1. The Flashpacker
Mascara? Check. Hairdryer? Check. Fake tan? Check (Just for those behind the bikini white bits that the sun can’t get to.) Boy oh Boy. Backpacking just ain’t what it used to be. Gone are the days of travelling with one pair of dirty shorts and a scruffy vest you wash in the stream once a week! The ‘flashpackers’ are a new breed of travellers who don’t like to compromise on home comforts one iota along their journey. From mountain top to shore, they seek luxury wherever they go. Cockroach infested dorm room? Er I don’t think so.

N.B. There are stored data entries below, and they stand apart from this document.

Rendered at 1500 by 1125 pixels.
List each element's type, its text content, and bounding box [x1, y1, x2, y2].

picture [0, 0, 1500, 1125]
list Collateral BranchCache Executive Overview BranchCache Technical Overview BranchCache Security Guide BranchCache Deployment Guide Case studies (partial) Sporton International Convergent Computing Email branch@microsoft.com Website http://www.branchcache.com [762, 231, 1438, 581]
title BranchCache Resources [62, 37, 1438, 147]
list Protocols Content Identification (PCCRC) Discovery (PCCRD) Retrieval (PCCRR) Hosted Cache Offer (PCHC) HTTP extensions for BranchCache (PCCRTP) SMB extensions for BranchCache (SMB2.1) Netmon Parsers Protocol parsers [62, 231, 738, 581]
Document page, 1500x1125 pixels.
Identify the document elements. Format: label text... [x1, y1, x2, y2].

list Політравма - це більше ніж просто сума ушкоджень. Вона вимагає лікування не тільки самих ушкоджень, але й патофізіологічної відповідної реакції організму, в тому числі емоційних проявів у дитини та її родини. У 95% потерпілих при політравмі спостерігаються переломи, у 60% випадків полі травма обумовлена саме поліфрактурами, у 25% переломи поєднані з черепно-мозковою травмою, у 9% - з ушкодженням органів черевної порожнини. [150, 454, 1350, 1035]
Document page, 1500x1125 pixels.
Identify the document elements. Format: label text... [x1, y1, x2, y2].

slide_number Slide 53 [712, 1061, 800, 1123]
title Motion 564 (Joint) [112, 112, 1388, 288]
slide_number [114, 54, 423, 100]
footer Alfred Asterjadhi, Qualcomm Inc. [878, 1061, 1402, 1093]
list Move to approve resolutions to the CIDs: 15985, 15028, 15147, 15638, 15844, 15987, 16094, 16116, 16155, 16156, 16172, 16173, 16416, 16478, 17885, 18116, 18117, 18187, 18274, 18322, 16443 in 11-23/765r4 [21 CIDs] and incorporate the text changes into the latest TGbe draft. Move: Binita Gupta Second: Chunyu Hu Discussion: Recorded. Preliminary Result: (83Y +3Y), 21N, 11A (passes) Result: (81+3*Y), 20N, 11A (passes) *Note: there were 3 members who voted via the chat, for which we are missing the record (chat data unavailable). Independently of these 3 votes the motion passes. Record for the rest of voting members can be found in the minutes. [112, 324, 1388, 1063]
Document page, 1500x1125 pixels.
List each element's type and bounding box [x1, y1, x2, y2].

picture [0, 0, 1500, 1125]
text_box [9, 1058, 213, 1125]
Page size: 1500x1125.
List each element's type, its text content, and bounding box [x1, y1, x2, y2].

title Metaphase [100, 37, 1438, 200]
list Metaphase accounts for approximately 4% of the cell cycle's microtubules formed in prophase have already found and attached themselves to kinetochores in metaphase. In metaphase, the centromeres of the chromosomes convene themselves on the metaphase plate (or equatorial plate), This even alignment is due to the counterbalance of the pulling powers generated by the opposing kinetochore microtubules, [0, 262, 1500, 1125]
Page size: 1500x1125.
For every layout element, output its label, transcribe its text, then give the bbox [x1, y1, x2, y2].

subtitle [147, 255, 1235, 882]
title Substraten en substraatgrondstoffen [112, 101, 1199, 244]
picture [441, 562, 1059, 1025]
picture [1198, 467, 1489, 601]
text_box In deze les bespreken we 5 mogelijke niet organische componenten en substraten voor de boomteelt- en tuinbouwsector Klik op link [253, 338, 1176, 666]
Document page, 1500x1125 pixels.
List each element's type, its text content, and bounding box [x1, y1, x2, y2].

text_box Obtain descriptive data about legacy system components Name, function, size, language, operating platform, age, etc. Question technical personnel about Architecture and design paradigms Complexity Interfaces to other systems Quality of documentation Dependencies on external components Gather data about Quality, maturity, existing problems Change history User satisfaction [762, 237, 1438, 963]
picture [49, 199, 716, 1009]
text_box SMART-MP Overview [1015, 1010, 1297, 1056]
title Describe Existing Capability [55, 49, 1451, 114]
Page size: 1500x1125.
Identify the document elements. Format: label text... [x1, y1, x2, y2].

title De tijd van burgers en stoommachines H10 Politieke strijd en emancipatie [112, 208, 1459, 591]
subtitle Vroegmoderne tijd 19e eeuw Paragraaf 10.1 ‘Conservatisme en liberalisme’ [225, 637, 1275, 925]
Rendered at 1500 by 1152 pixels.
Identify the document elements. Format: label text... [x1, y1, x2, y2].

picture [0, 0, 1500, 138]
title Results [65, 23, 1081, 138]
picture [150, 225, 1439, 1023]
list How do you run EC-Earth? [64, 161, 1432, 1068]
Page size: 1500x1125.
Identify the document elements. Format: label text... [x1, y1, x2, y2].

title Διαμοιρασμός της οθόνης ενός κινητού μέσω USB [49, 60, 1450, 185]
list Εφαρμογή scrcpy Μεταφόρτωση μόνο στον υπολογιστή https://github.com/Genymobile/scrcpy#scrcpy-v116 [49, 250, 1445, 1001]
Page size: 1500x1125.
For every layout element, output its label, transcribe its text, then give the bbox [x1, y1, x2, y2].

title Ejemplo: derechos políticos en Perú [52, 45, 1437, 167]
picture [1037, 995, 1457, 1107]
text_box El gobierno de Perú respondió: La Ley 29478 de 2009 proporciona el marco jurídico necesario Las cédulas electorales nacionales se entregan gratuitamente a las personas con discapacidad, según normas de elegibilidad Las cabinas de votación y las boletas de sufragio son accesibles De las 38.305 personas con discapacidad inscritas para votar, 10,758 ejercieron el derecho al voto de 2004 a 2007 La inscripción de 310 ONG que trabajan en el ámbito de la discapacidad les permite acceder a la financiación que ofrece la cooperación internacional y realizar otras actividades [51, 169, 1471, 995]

2. The Beer Guzzler / Party Animal
BeerLao, Tiger, Singha, Saigon, Angkor, not to mention the infamous Samsung... If sampling the local liquor’s what travelling’s all about then this disorientated backpacker gets top marks. Pale faced through lack of daylight, the beer guzzler is commonly spotted at the local Irish bar, donning a ‘SAME SAME’ T-shirt or occasionally an ‘In the Tubing’ T-shirt, proof that they did actually make it off the Khao San road! This nocturnal animal is seeing the world from the bottom of a beer glass and is having a blast meeting different people along the way to share a bevvy with. Who needs temples, museums and culture when all you could possibly need is right there in a bucket for 200 baht?
3. The Hard-Corer
Leeches, cockroaches, six foot Komodo dragons. Give me what you’ve got. Nothing vexes this Bear Grills wannabee. Constantly striving to get off the beaten track, this explorer’s essential items include a compass, a pair of Lowe Alpine waterproofs that detach above the knee and a roll of toilet paper for those caught short in the wild moments. White water rafting, jungle treks, bungee jumping, hell, even that dreaded slide at the fourth bar 'Tubing', this adventurer is up for anything. Preferring to go it alone rather than in packs, this backpacker is the rarest to spot of all the species.
4. The Soul Searcher
“I’m going to travel the world to find myself!” were the parting words on the lips of this bewildered wanderer as they fled the safety of the nest in search of deeper meaning in life. Sporting tie-dye fisherman pants, Henna tattoos, necklaces made out of vegetables, Hindu spots on their foreheads and Buddha bracelet’s round their wrists, this type of traveller is likely to enroll on meditation retreats and yoga courses in pursuit of their quest. You’ll find them traveller lingering at temples, loitering on mountain tops or occasionally trying to converse with a very bemused beer guzzler in a bar.
5. Culture Vulture
Their itinerary reads like an expertly planned military expedition. Up and out at 6am, two museums before breakfast, followed by a tour of four historical monuments, a temple or three over lunchtime, a route march through a local market in the afternoon, stopping for precisely ten minutes at four ancient houses, two art galleries and a zoo, and finish the day with just one more museum, a botanical garden and a spot of local dancing before retiring. Often spotted with a guide book or map in hand, dragging around a young rookie backpacker they met on the bus who has been naively accosted into the mission. Whatever else you can say about this backpacker, you certainly can’t say that they don’t make the most out of their day. But alas, the joys of just sitting in a café with a beer, people watching are unknown to this busy bee. What’s the rush?